On Thursday May 26, the Navarra Film Library is launching the Punto de Vista 2011 Award Winners programme, consisting of five sessions showing the films that were granted awards at the 7th Punto de Vista Film Festival, held in Pamplona in February. The first film will be Foreign Parts, winner of the Punto de Vista Award for Best Film. The show begins at 8:00 p.m. Tickets are €3 (or €2 for Film Library season pass holders).

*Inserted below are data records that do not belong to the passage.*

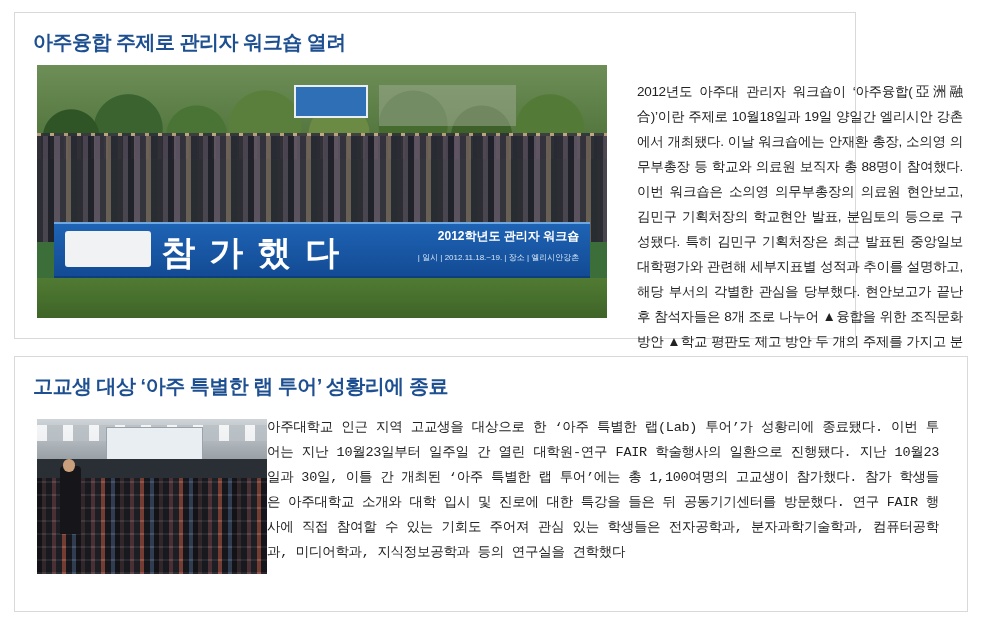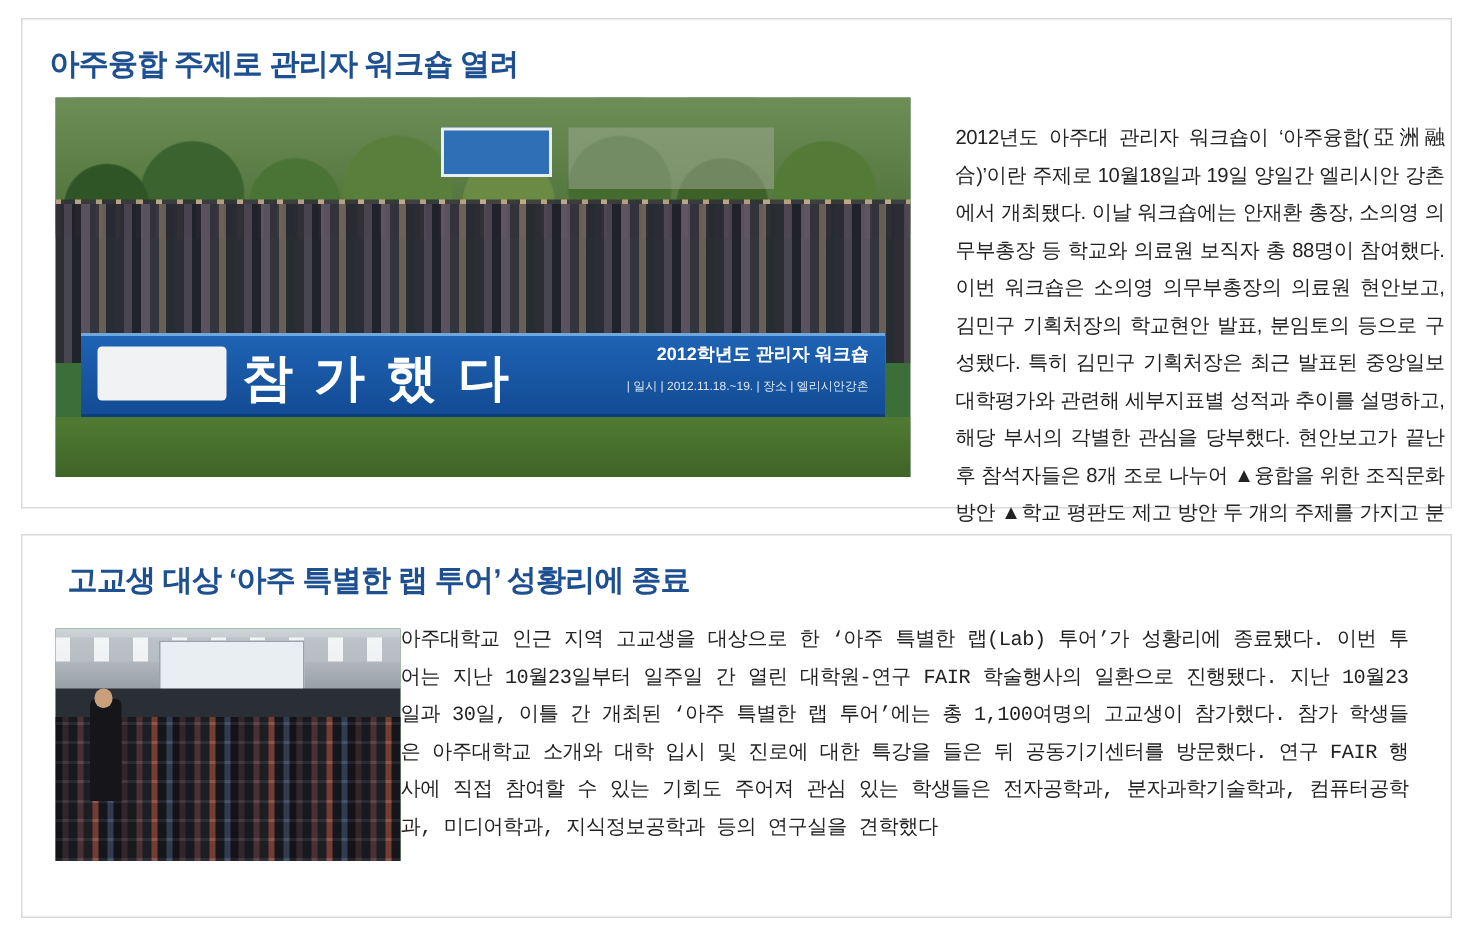--- a/index.html
+++ b/index.html
@@ -30,7 +30,7 @@
   #article-1 {
     left: 14px;
     top: 12px;
-    width: 954px;
+    width: 842px;
     height: 327px;
     padding-left: 44px;
   }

Eighteen films from all over the world, offering multiple ways of capturing reality, entered the Punto de Vista 2011 Official Selection and were thus eligible for the Festival’s awards. The programme at the Navarra Film Library features the six films that won the Punto de Vista 2011 Awards plus Notas de lo efímero/Notes on the Ephemeral, the short film project that won the X Films Project 2010 competition and was shown at the Punto de Vista 2011 closing ceremony.

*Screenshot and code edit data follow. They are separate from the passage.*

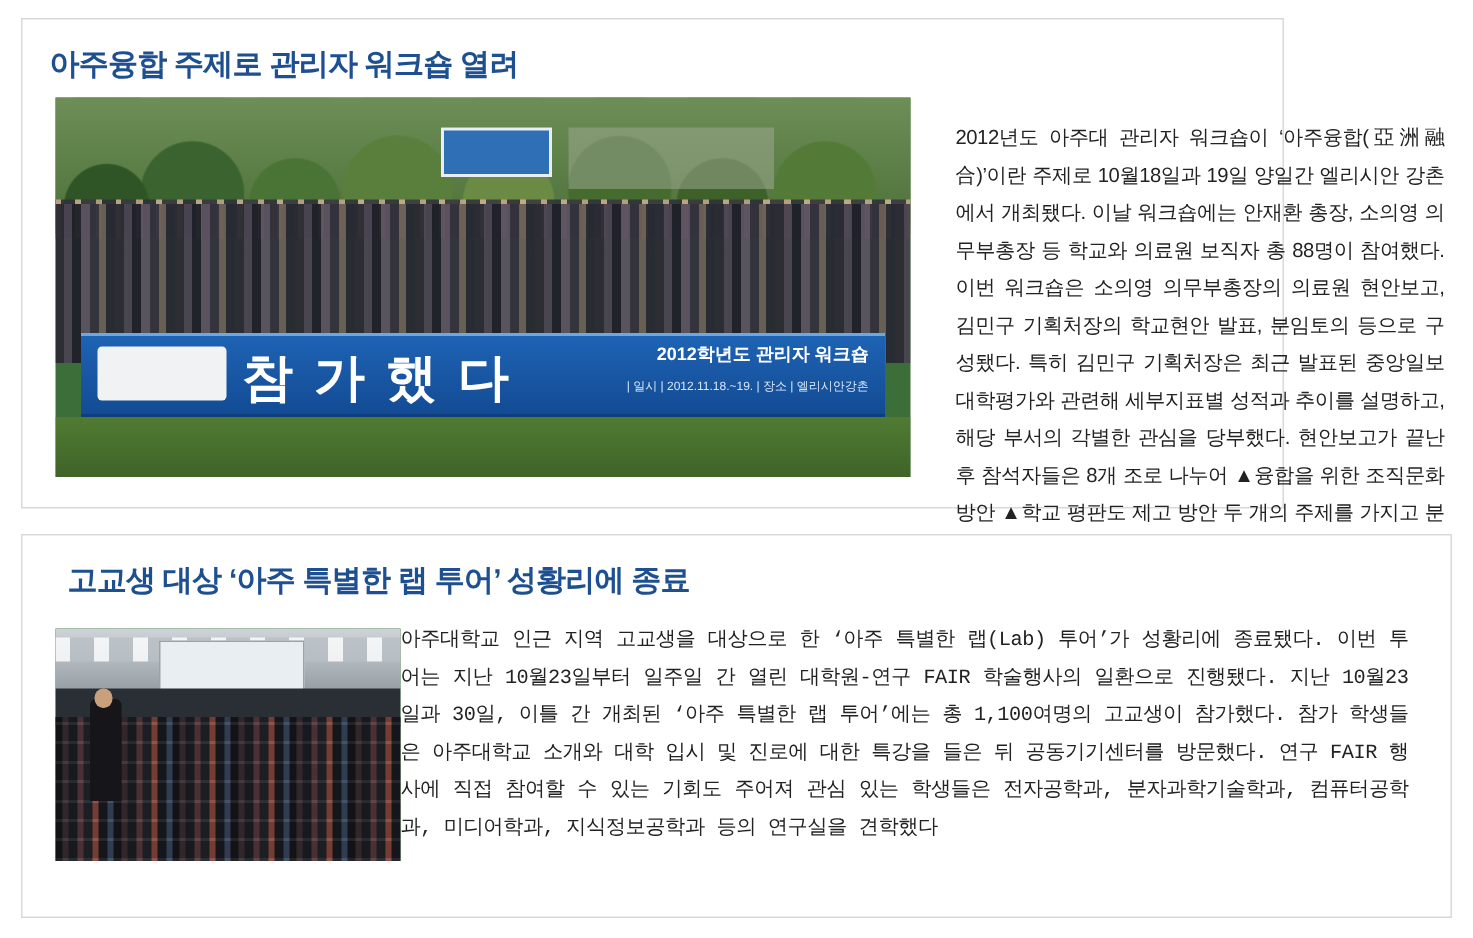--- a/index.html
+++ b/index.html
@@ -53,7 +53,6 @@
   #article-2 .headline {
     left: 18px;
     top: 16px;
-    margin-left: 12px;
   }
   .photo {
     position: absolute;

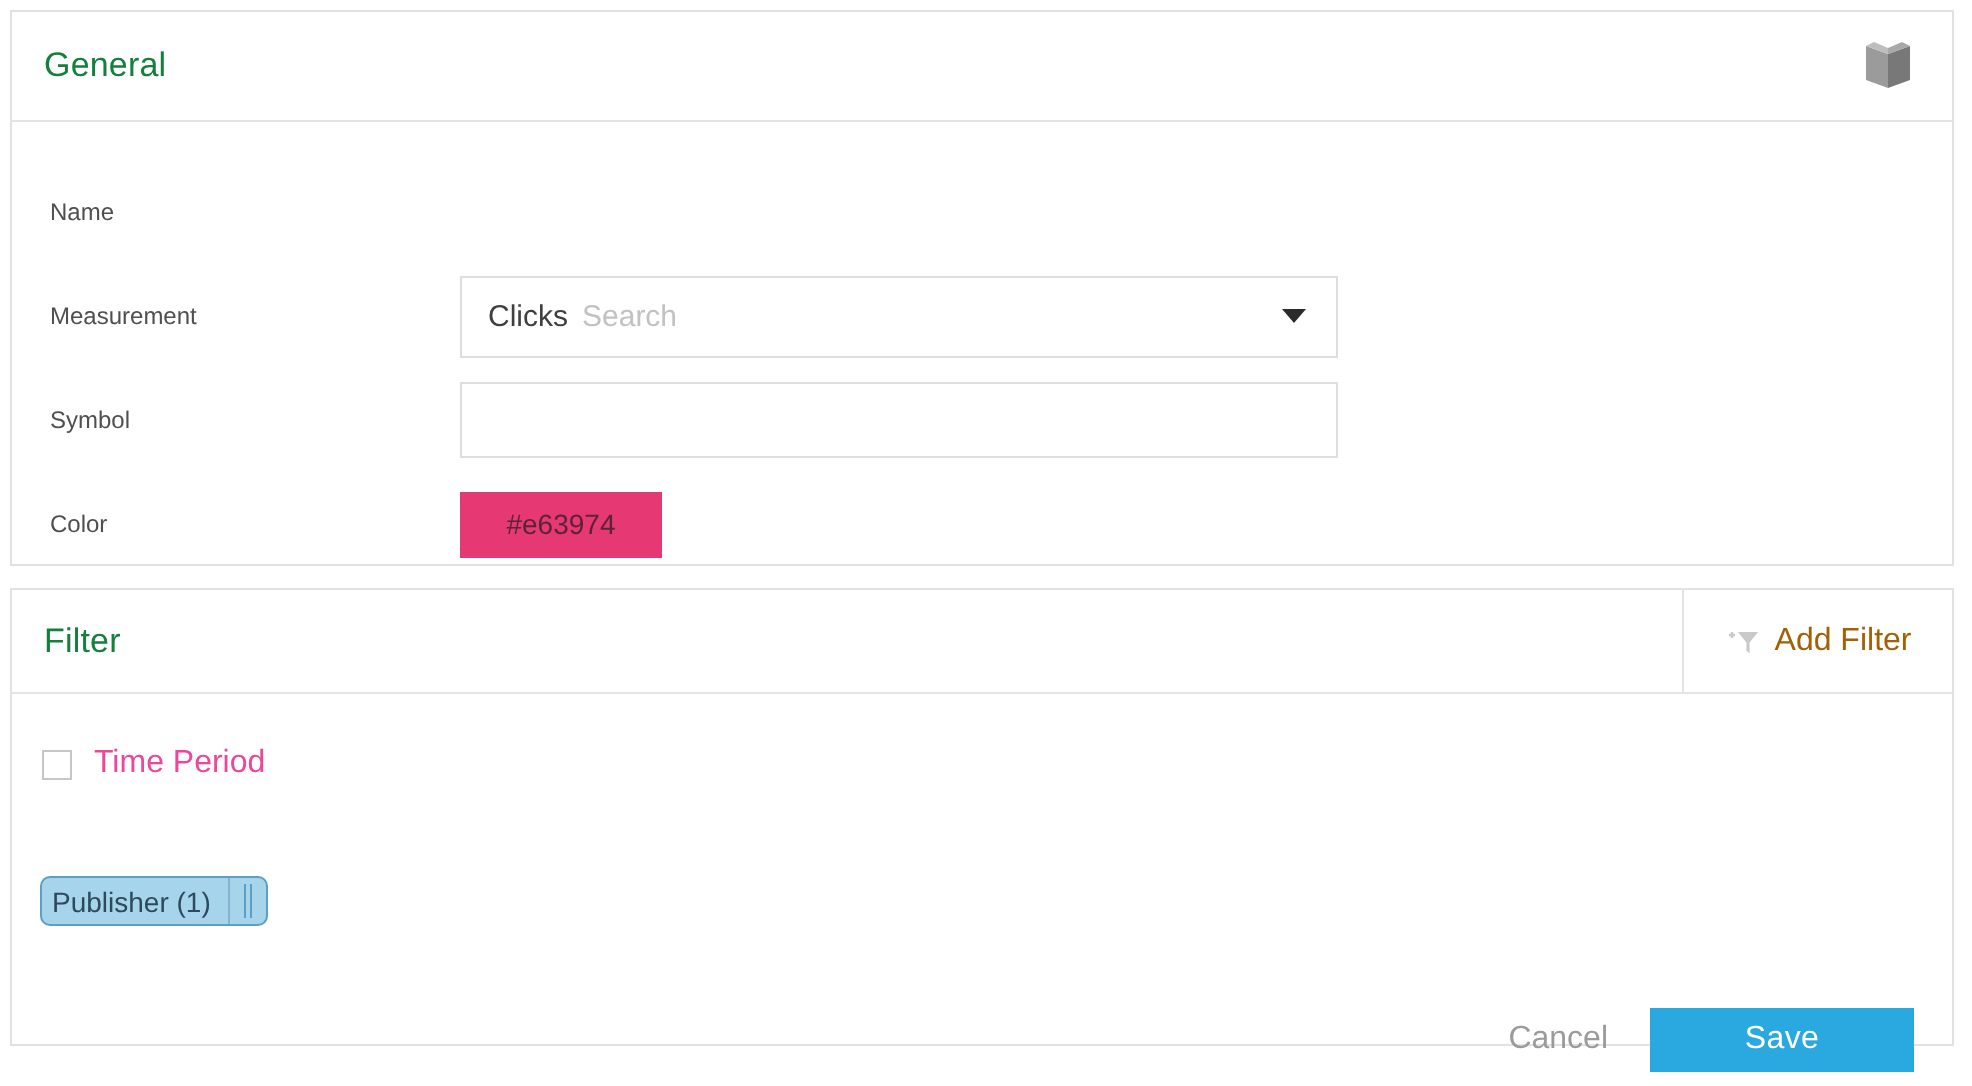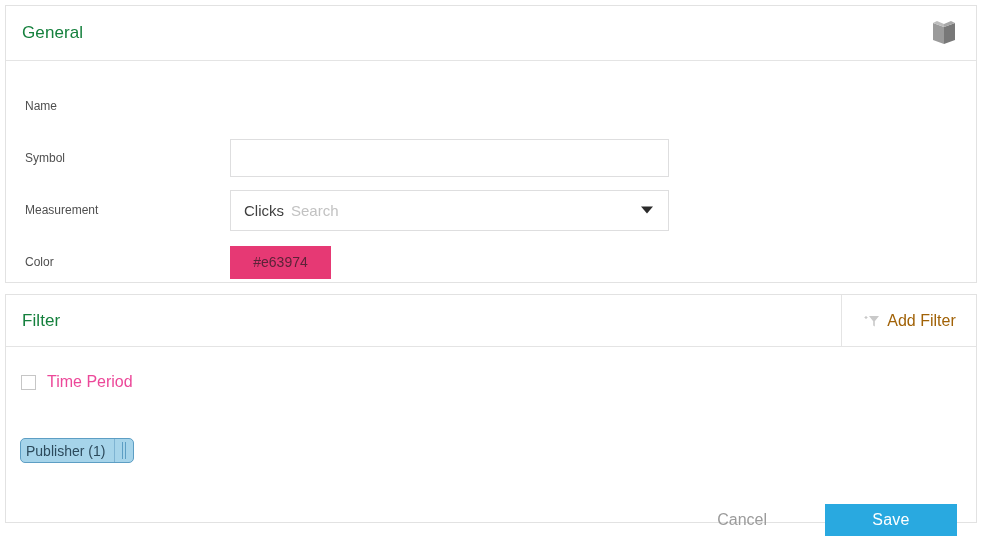--- a/index.html
+++ b/index.html
@@ -275,13 +275,6 @@
     </div>
 
     <div class="form-row">
-      <div class="form-label">Symbol</div>
-      <div class="field-wrap">
-        <input class="text-input" type="text" value="" style="">
-      </div>
-    </div>
-
-    <div class="form-row">
       <div class="form-label">Measurement</div>
       <div class="field-wrap">
         <div class="select-box">
@@ -289,6 +282,13 @@
           <span class="select-search">Search</span>
           <span class="select-caret"></span>
         </div>
+      </div>
+    </div>
+
+    <div class="form-row">
+      <div class="form-label">Symbol</div>
+      <div class="field-wrap">
+        <input class="text-input" type="text" value="" style="">
       </div>
     </div>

The Punto de Vista Official Selection award winners are films from the US (Foreign Parts, Punto de Vista Award for Best Film; Translating Edwin Honig: A Poet’s Alzheimer, Award for Best Short Film), the UK (The Arbor, Jean Vigo Award for Best Director), Spain (Color Runaway Dog, People’s Choice Award), Portugal (48, Honorary Mention), and Belgium (Ici-Bas/Here Below, Honorary Mention).
Directed by J.P. Sniadecki y Véréna Paravel, Foreign Parts is a film about the neighbourhood of Willets Point, an industrial zone fated for demolition hidden enclave in the shadow of the New York Mets' new stadium. Filled with scrapyards and auto salvage shops, lacking sidewalks or sewage lines, the area seems ripe for urban development. But Foreign Parts discovers a strange community where wrecks, refuse and recycling form a thriving commerce. Cars are stripped, sorted and catalogued by brand and part, then resold to an endless parade of drive-thru customers. But even more fascinating than the business itself, are the characters that are around. Joe, the last original resident, rages and rallies through the street like a lost King Lear, trying to contest his imminent eviction. Two lovers, Sara and Luis, struggle for food and safety through the winter while living in an abandoned van. Julia, the homeless queen of the junkyard, exalts in her beatific visions of daily life among the forgotten. The film observes and captures the struggle of a contested "eminent domain" neighbourhood before its disappearance under the capitalization of New York's urban ecology.